# Request
A complete response lists each line of the data below that includes the word "ClearB".

# Design files in text formats
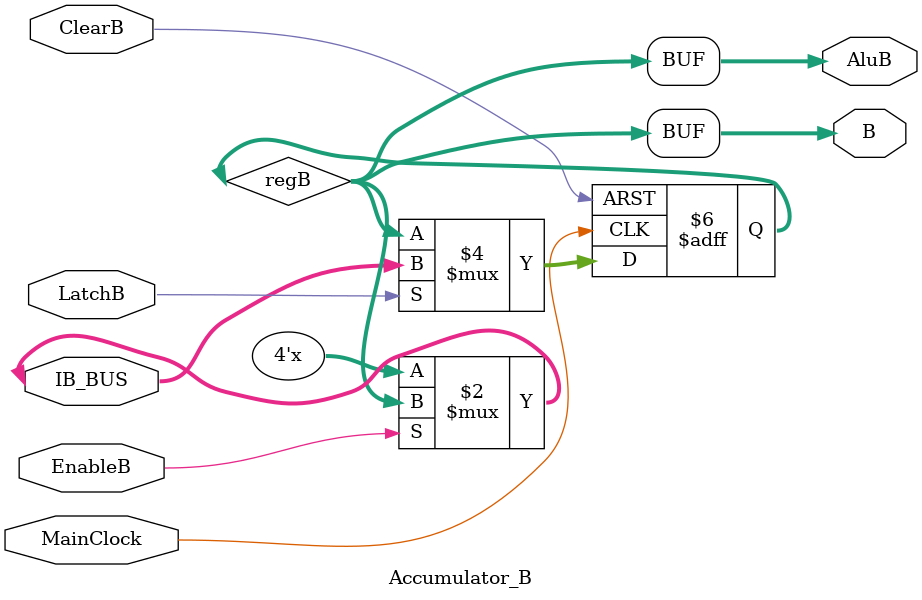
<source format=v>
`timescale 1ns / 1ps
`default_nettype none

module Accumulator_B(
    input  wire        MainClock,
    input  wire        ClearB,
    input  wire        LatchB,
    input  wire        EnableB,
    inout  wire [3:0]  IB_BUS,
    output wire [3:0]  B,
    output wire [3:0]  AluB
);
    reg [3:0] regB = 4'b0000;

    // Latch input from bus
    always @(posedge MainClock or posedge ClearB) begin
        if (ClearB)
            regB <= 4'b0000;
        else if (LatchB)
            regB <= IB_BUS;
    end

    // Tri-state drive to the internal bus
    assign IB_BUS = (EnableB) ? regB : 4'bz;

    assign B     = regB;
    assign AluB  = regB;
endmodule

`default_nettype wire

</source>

# The completed task
    input  wire        ClearB,
    always @(posedge MainClock or posedge ClearB) begin
        if (ClearB)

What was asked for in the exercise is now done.